DOCUMENT SEGMENT >>
-------

The 1982 Agreement provided that:

(i) Its term would be for 3 years from January 1, 1982, but would terminate upon written notice by one party to the other of breach and the failure of the defaulting party to cure the breach within 15 days of receipt of the notice;

(ii) BWE agreed to conduct the Program by "marketing advertising" on behalf of petitioner through a telephone solicitation and to produce, publish, and lay out at least 1,000 yearbooks;

(iii) petitioner would receive 41 percent of gross weekly collections and any amounts left after all Program obligations have been met but not less than $100,000 for each solicitation, which was to occur annually;

(iv) BWE would receive 7 percent of gross weekly collections;

(v) telephone salesmen, field representatives, and office managers, who worked for both petitioner and BWE, would receive 31.5 percent of gross weekly collections;

(vi) the parties would receive amounts due them at weekly settlement meetings;

(vii) all checks received as a result of the solicitation would be made payable to petitioner and turned over to the office manager or trooper monitor on duty; any check received that was not made payable to petitioner would be returned to its maker;

(viii) daily reports of collected funds would be maintained and submitted weekly to petitioner's treasurer;

(ix) petitioner would maintain a separate checking account, and all expenses incurred directly from the solicitation and approved by petitioner and BWE would be paid from that account;

(x) BWE would be an independent contractor and not the agent of petitioner; petitioner would have no direction or control over BWE's personnel or business activities, and EWE would save petitioner harmless from any liability resulting from BWE's business activities; BWE could not incur indebtedness or expenses in the name of petitioner;

(xi) petitioner would provide a monitor (Trooper Monitor) who would be present at all times during the telephone solicitation;

(xii) petitioner would provide an editing staff for the yearbook;

(xiii) BWE would supply the marketing personnel, but petitioner had the right to terminate the employment of any employee or subcontractor found to be using pressure or misrepresentation;

(xiv) during the Program, BWE had authority to use petitioner's name, and petitioner insured the cooperation of itself and its members;

(xv) petitioner had the right at any time to exempt any subscriber, prospective subscriber or advertiser for any reason whatsoever;

(xvi) petitioner had the right to inspect any field office from which the solicitation took place at any time without prior notice to determine whether BWE was fulfilling its obligation under the Agreement;

(xvii) petitioner had the right to demand that written notices be placed in a conspicuous place at BWE's offices, and no office could operate without such notices;

(xviii) BWE would keep daily logs which contained specific information and would advise all police departments in the area of an ongoing solicitation;

(xix) petitioner's trooper representatives had the right to accept or reject the office space to be used by BWE for the solicitation;

(xx) solicitations for the earnings program could be made only by telephone.

-------

GIVEN PROBLEM 1 >> Under the excerpt on the 1982 Agreement, what percentage of gross weekly collections would BWE receive?
GIVEN PROBLEM 2 >> In the records, rename "dist" to "distance" in the lines between the one holding "pose: elev=204.4 azim=287.9" and the one holding "Dot at: (309, 252)", inclusive. Reproduce only those lines, leaving everything else in them unchanged.
The records that follow have no connection to the excerpt on the 1982 Agreement; treat the two as separate material.

DATASET EXTRACT >>
-------

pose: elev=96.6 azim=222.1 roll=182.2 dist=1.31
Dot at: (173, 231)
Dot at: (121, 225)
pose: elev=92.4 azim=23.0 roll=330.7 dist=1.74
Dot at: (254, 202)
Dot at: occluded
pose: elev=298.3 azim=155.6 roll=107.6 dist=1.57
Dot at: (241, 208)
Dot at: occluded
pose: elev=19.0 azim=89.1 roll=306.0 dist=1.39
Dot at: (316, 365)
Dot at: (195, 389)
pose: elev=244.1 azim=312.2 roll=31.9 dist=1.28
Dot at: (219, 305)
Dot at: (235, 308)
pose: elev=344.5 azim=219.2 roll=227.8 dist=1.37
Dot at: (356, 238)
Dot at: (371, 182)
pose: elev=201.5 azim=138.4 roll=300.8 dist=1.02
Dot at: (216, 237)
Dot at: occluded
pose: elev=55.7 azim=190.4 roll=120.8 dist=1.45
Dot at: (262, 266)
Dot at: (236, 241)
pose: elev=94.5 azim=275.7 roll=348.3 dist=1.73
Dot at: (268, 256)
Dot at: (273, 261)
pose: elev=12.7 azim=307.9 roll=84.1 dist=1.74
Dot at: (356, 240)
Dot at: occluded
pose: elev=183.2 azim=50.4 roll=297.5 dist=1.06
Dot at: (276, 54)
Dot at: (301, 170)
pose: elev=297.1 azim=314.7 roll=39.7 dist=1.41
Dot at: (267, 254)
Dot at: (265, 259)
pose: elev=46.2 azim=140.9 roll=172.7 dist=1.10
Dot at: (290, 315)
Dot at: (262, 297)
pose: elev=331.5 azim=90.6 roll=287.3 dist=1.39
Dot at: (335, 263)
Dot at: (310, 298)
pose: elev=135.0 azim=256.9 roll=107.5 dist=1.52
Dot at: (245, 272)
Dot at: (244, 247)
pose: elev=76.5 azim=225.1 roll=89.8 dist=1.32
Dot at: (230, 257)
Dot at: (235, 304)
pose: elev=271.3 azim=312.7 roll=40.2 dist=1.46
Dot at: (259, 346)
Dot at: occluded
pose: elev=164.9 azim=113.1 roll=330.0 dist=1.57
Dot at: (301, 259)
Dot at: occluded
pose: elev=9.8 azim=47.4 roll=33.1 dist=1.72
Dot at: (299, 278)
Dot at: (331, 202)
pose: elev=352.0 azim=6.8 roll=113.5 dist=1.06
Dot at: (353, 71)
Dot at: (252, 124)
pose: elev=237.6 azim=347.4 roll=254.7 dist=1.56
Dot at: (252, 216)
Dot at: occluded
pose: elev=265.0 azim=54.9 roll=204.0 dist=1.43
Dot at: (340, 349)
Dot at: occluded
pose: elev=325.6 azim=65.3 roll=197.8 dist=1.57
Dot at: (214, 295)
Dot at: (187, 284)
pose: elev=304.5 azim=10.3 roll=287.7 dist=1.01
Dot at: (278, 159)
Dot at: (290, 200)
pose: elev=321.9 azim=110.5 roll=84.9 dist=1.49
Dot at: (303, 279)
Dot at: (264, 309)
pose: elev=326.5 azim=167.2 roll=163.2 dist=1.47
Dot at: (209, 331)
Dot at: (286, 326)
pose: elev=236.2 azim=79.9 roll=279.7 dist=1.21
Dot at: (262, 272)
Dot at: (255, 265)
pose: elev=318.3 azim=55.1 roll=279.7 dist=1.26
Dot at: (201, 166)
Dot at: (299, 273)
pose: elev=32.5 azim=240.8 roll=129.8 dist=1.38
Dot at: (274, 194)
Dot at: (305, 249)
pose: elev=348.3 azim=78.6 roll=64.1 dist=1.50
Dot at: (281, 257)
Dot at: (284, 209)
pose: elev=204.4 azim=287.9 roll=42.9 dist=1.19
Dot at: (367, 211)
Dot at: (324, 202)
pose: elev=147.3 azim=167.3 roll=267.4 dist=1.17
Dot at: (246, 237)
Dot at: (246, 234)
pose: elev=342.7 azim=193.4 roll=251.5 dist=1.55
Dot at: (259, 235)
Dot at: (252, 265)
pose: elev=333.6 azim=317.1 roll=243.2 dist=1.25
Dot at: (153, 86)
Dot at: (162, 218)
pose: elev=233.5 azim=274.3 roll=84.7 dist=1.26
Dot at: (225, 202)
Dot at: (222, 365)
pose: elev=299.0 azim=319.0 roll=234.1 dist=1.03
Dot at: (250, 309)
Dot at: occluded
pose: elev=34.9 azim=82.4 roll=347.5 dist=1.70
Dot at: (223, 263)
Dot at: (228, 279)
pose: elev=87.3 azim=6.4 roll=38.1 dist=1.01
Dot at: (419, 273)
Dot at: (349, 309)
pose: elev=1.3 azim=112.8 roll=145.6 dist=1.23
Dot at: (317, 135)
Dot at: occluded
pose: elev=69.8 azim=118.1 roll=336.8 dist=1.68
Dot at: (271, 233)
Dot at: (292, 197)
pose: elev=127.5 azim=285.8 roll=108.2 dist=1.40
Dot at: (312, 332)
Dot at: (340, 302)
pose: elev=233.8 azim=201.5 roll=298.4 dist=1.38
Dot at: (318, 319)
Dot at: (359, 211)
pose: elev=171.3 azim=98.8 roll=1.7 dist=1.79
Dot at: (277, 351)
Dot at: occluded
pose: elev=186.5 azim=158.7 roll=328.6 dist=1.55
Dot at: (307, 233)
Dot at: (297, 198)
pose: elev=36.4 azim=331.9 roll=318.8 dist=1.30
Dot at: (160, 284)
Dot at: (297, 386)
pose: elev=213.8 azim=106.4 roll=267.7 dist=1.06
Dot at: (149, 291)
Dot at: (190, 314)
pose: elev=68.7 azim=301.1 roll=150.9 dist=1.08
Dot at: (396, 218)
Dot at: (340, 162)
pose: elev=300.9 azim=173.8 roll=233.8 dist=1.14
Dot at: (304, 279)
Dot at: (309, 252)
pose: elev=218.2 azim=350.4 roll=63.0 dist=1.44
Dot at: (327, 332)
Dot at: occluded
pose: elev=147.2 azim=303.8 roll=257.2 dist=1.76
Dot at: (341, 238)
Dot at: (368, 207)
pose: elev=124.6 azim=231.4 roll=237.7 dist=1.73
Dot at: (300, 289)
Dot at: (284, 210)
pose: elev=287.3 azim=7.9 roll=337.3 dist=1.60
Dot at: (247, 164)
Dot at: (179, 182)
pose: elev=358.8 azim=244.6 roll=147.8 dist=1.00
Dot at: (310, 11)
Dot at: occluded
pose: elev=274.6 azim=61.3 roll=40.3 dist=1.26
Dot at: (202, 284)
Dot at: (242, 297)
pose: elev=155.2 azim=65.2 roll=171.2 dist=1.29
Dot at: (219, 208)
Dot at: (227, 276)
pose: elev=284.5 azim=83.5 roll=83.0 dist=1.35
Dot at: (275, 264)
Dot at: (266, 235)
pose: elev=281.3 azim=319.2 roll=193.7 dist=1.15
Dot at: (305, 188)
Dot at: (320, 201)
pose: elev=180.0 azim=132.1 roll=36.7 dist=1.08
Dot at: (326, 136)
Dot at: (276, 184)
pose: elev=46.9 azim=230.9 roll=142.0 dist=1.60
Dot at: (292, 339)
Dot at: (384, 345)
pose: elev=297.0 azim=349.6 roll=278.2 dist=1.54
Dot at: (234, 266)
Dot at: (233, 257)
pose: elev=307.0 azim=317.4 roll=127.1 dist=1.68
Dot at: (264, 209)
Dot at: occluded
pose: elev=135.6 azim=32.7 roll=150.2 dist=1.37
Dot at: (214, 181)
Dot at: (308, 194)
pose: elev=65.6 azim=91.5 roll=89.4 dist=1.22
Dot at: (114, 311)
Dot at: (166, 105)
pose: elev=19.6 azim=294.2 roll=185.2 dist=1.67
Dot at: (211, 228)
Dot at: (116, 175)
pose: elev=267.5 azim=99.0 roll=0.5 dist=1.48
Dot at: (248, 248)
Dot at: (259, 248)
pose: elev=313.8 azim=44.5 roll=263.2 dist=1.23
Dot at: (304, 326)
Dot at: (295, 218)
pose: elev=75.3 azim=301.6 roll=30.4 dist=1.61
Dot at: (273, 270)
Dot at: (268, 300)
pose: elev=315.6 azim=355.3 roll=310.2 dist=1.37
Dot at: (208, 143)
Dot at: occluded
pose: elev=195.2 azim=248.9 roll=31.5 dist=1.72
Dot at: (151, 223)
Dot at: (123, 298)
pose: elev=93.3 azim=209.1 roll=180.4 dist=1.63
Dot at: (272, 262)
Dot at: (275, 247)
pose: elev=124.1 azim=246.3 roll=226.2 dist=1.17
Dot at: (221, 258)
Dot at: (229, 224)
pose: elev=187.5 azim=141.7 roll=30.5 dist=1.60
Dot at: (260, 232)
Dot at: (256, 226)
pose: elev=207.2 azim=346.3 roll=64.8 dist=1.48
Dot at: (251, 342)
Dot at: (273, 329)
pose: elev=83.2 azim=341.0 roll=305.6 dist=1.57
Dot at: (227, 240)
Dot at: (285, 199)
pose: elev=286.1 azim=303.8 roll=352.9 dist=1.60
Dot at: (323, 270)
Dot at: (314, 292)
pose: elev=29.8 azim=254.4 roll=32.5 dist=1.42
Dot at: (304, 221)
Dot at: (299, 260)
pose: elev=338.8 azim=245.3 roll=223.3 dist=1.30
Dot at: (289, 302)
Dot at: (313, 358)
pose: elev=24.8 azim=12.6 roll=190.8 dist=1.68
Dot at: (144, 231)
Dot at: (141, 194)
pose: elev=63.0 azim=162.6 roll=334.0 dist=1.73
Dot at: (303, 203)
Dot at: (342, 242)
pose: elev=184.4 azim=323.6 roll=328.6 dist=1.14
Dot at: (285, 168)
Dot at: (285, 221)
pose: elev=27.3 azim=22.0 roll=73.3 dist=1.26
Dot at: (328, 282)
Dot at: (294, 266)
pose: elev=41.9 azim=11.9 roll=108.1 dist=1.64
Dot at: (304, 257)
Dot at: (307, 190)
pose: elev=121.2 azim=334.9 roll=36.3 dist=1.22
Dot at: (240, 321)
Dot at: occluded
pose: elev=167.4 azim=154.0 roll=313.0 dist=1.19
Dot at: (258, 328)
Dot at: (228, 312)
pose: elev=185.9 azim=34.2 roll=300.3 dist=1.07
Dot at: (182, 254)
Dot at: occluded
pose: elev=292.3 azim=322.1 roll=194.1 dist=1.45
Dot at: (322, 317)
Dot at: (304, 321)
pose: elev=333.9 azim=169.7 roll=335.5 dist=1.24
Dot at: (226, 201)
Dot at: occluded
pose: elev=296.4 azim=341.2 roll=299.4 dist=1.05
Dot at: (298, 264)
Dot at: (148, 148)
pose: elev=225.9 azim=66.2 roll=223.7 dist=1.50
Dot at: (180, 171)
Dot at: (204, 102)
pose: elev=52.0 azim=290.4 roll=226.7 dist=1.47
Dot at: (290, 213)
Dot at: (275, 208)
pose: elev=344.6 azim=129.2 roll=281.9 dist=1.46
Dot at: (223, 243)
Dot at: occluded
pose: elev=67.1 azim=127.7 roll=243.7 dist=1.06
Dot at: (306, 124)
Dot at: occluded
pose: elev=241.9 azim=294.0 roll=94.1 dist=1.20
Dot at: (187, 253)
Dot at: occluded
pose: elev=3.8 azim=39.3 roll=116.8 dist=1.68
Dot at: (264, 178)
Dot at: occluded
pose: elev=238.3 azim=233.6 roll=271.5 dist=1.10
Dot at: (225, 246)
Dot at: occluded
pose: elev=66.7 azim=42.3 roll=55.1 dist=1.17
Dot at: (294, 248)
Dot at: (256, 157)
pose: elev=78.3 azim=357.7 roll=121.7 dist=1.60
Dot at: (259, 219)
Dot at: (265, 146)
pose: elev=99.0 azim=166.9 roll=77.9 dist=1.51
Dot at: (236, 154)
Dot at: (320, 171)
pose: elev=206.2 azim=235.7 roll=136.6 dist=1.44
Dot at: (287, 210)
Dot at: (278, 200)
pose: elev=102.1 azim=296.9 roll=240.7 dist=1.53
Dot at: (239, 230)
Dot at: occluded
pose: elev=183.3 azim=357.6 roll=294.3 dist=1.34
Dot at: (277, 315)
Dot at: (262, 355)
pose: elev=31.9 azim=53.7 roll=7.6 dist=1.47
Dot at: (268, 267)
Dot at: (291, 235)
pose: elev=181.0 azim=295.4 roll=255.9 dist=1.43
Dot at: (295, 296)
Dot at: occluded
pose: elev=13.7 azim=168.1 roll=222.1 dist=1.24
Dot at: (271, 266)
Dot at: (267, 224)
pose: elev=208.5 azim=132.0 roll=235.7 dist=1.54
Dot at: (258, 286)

-------

EXPECTED ANSWER 1 >> 7 percent

EXPECTED ANSWER 2 >>
pose: elev=204.4 azim=287.9 roll=42.9 distance=1.19
Dot at: (367, 211)
Dot at: (324, 202)
pose: elev=147.3 azim=167.3 roll=267.4 distance=1.17
Dot at: (246, 237)
Dot at: (246, 234)
pose: elev=342.7 azim=193.4 roll=251.5 distance=1.55
Dot at: (259, 235)
Dot at: (252, 265)
pose: elev=333.6 azim=317.1 roll=243.2 distance=1.25
Dot at: (153, 86)
Dot at: (162, 218)
pose: elev=233.5 azim=274.3 roll=84.7 distance=1.26
Dot at: (225, 202)
Dot at: (222, 365)
pose: elev=299.0 azim=319.0 roll=234.1 distance=1.03
Dot at: (250, 309)
Dot at: occluded
pose: elev=34.9 azim=82.4 roll=347.5 distance=1.70
Dot at: (223, 263)
Dot at: (228, 279)
pose: elev=87.3 azim=6.4 roll=38.1 distance=1.01
Dot at: (419, 273)
Dot at: (349, 309)
pose: elev=1.3 azim=112.8 roll=145.6 distance=1.23
Dot at: (317, 135)
Dot at: occluded
pose: elev=69.8 azim=118.1 roll=336.8 distance=1.68
Dot at: (271, 233)
Dot at: (292, 197)
pose: elev=127.5 azim=285.8 roll=108.2 distance=1.40
Dot at: (312, 332)
Dot at: (340, 302)
pose: elev=233.8 azim=201.5 roll=298.4 distance=1.38
Dot at: (318, 319)
Dot at: (359, 211)
pose: elev=171.3 azim=98.8 roll=1.7 distance=1.79
Dot at: (277, 351)
Dot at: occluded
pose: elev=186.5 azim=158.7 roll=328.6 distance=1.55
Dot at: (307, 233)
Dot at: (297, 198)
pose: elev=36.4 azim=331.9 roll=318.8 distance=1.30
Dot at: (160, 284)
Dot at: (297, 386)
pose: elev=213.8 azim=106.4 roll=267.7 distance=1.06
Dot at: (149, 291)
Dot at: (190, 314)
pose: elev=68.7 azim=301.1 roll=150.9 distance=1.08
Dot at: (396, 218)
Dot at: (340, 162)
pose: elev=300.9 azim=173.8 roll=233.8 distance=1.14
Dot at: (304, 279)
Dot at: (309, 252)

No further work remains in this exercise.